## Supplied material
|---|

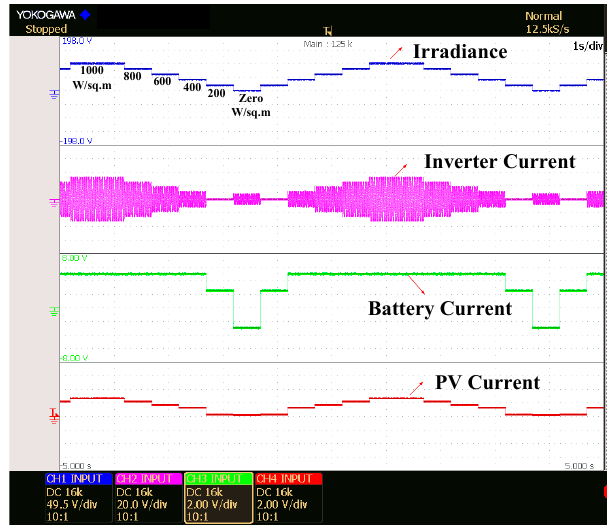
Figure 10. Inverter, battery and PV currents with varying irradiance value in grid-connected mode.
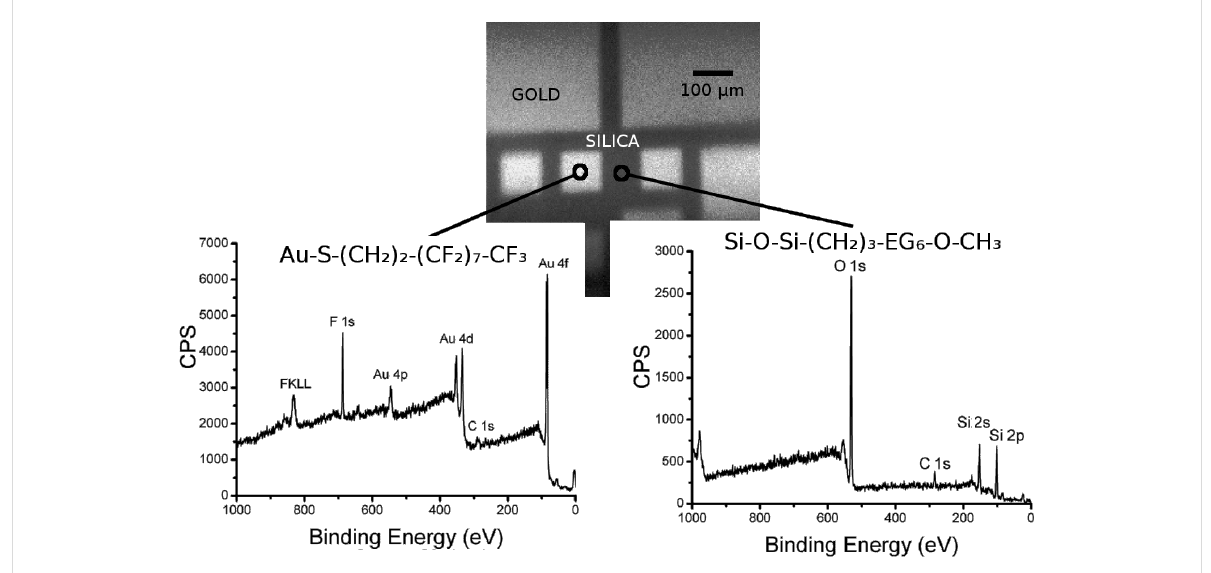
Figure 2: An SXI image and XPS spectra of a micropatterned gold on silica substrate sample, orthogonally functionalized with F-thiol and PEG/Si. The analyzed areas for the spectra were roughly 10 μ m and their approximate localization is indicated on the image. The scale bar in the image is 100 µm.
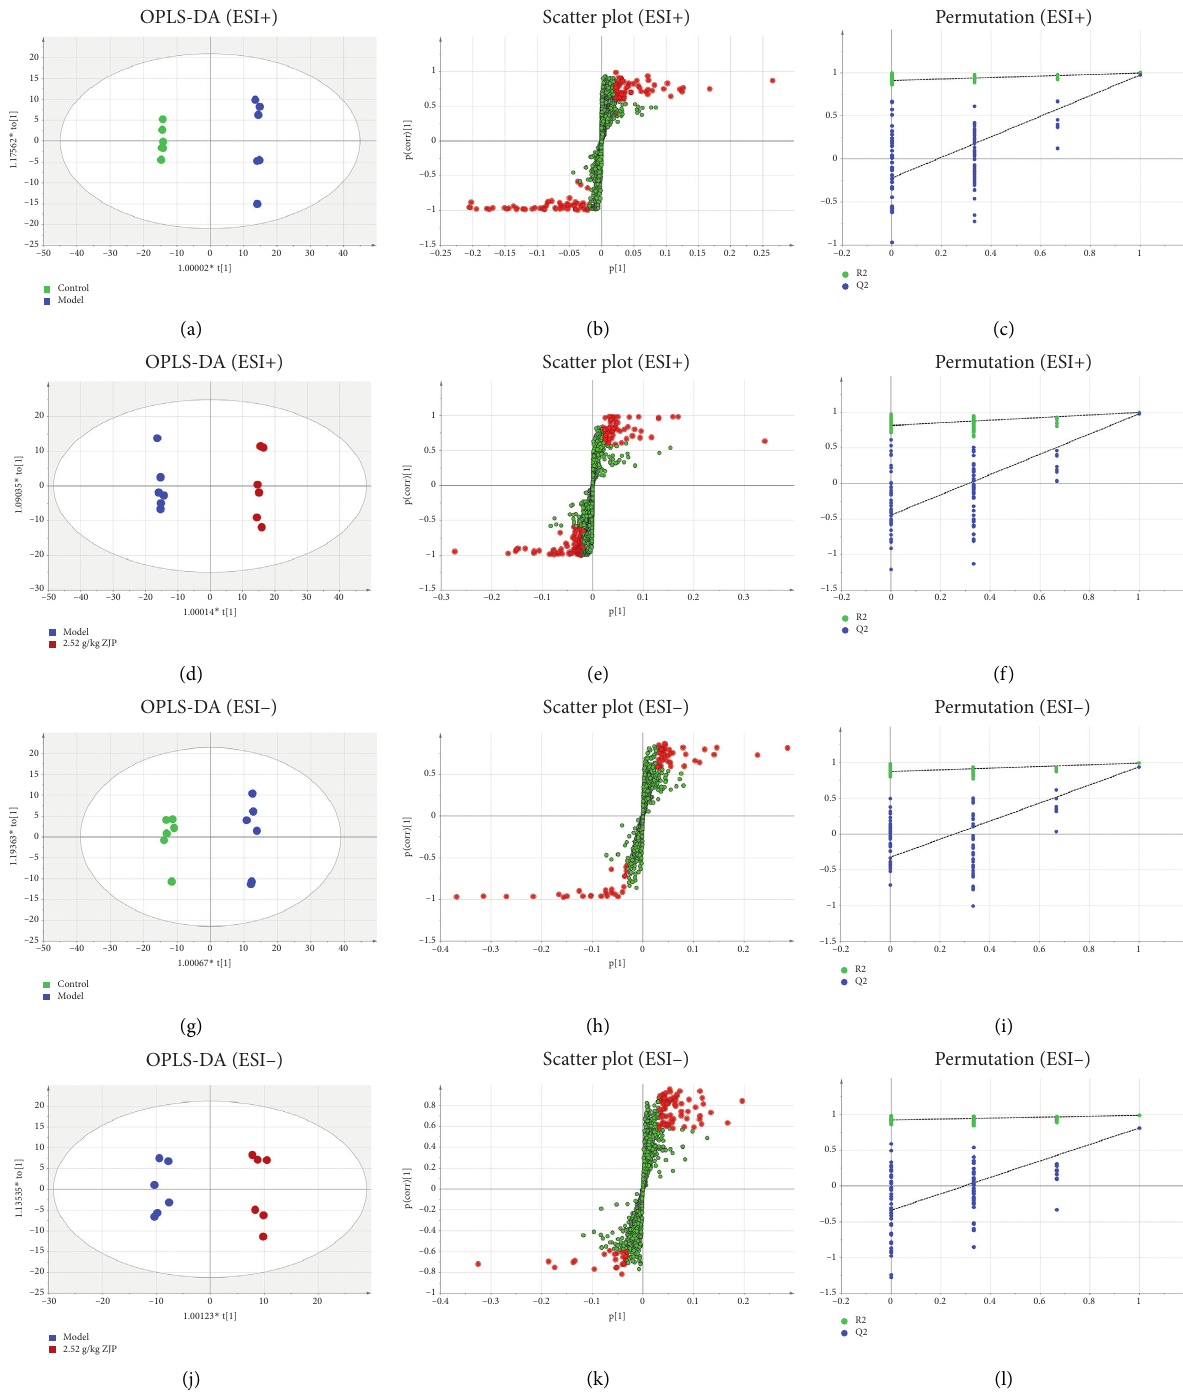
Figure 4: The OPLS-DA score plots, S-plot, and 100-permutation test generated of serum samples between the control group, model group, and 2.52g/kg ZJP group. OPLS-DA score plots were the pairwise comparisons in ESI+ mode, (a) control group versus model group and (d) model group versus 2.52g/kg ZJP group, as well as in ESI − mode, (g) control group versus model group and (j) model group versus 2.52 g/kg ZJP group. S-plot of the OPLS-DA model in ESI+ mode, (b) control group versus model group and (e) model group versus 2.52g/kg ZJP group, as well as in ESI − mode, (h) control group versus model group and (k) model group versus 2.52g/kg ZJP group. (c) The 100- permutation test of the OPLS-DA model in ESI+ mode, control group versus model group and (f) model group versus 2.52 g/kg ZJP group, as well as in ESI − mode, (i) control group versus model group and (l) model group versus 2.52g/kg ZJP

|---|

## Task goal
Copy word for word each line of the data above, from the first through the one containing "Figure 2: An", and include no pictures.

## Solution to the problem
Figure 10. Inverter, battery and PV currents with varying irradiance value in grid-connected mode.
Figure 2: An SXI image and XPS spectra of a micropatterned gold on silica substrate sample, orthogonally functionalized with F-thiol and PEG/Si. The analyzed areas for the spectra were roughly 10 μ m and their approximate localization is indicated on the image. The scale bar in the image is 100 µm.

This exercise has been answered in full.